With the pictures left out, retype exactly the lines below starting at the line that contains "25 x 95 mm)" and ending at the line that contains "results as early".

Records to process:
------------------------------------

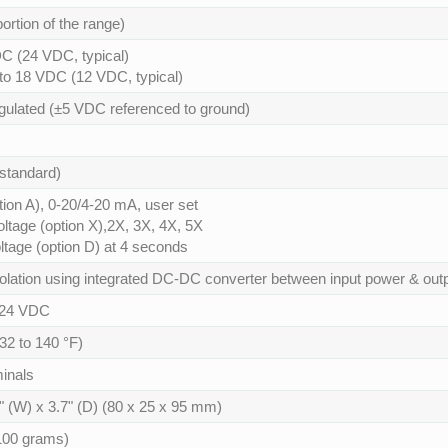
ortion of the range)
C (24 VDC, typical)
 to 18 VDC (12 VDC, typical)
gulated (±5 VDC referenced to ground)
standard)
tion A), 0-20/4-20 mA, user set
oltage (option X),2X, 3X, 4X, 5X
tage (option D) at 4 seconds
olation using integrated DC-DC converter between input power & outp
24 VDC
(32 to 140 °F)
inals
1" (W) x 3.7" (D) (80 x 25 x 95 mm)
100 grams)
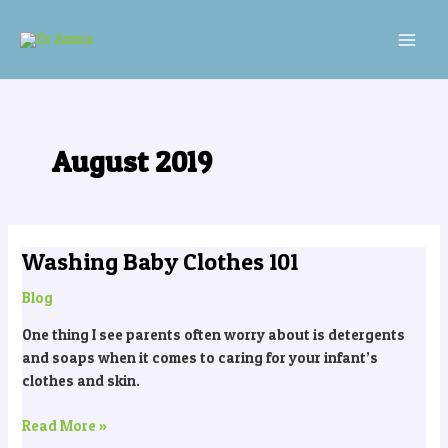
Skip
MAI
to
MEN
content
August 2019
Washing Baby Clothes 101
Washing
Baby
Blog
Clothes
101
One thing I see parents often worry about is detergents
and soaps when it comes to caring for your infant’s
clothes and skin.
Read More »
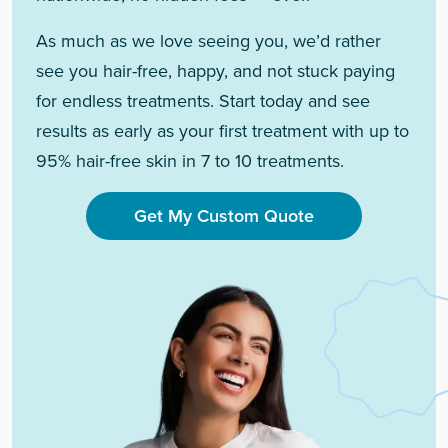
As much as we love seeing you, we’d rather
see you hair-free, happy, and not stuck paying
for endless treatments. Start today and see
results as early as your first treatment with up to
95% hair-free skin in 7 to 10 treatments.
Get My Custom Quote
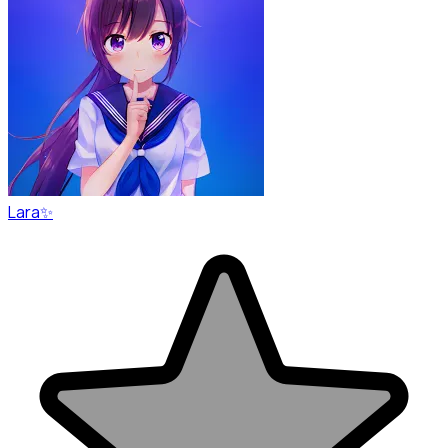
Lara✨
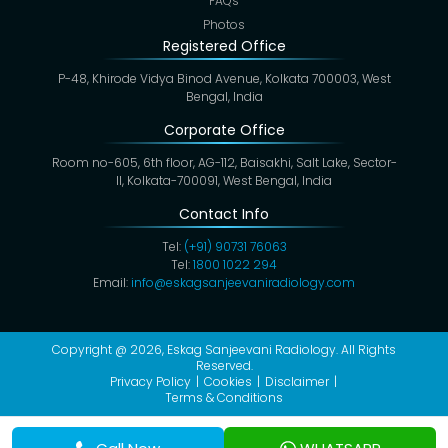
FAQs
Photos
Registered Office
P-48, Khirode Vidya Binod Avenue, Kolkata 700003, West
Bengal, India
Corporate Office
Room no-605, 6th floor, AG-112, Baisakhi, Salt Lake, Sector-
II, Kolkata-700091, West Bengal, India
Contact Info
Tel:
(+91) 90731 76063
Tel:
1800 1022 294
Email:
info@eskagsanjeevaniradiology.com
Copyright @ 2026,
Eskag Sanjeevani Radiology
. All Rights
Reserved.
Privacy Policy
Cookies
Disclaimer
Terms & Conditions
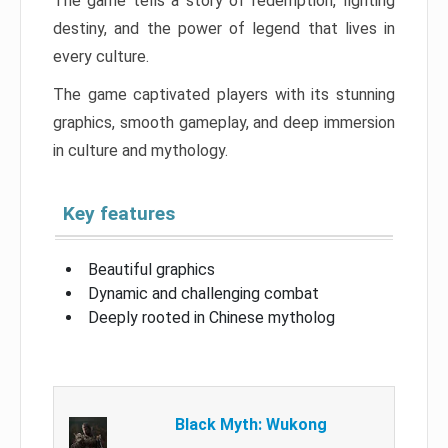
The game tells a story of redemption, fighting
destiny, and the power of legend that lives in
every culture.
The game captivated players with its stunning
graphics, smooth gameplay, and deep immersion
in culture and mythology.
Key features
Beautiful graphics
Dynamic and challenging combat
Deeply rooted in Chinese mytholog
Black Myth: Wukong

------------------------------------

Exercise answer:
1" (W) x 3.7" (D) (80 x 25 x 95 mm)
100 grams)
Skip
MAI
to
MEN
content
August 2019
Washing Baby Clothes 101
Washing
Baby
Blog
Clothes
101
One thing I see parents often worry about is detergents
and soaps when it comes to caring for your infant’s
clothes and skin.
Read More »
As much as we love seeing you, we’d rather
see you hair-free, happy, and not stuck paying
for endless treatments. Start today and see
results as early as your first treatment with up to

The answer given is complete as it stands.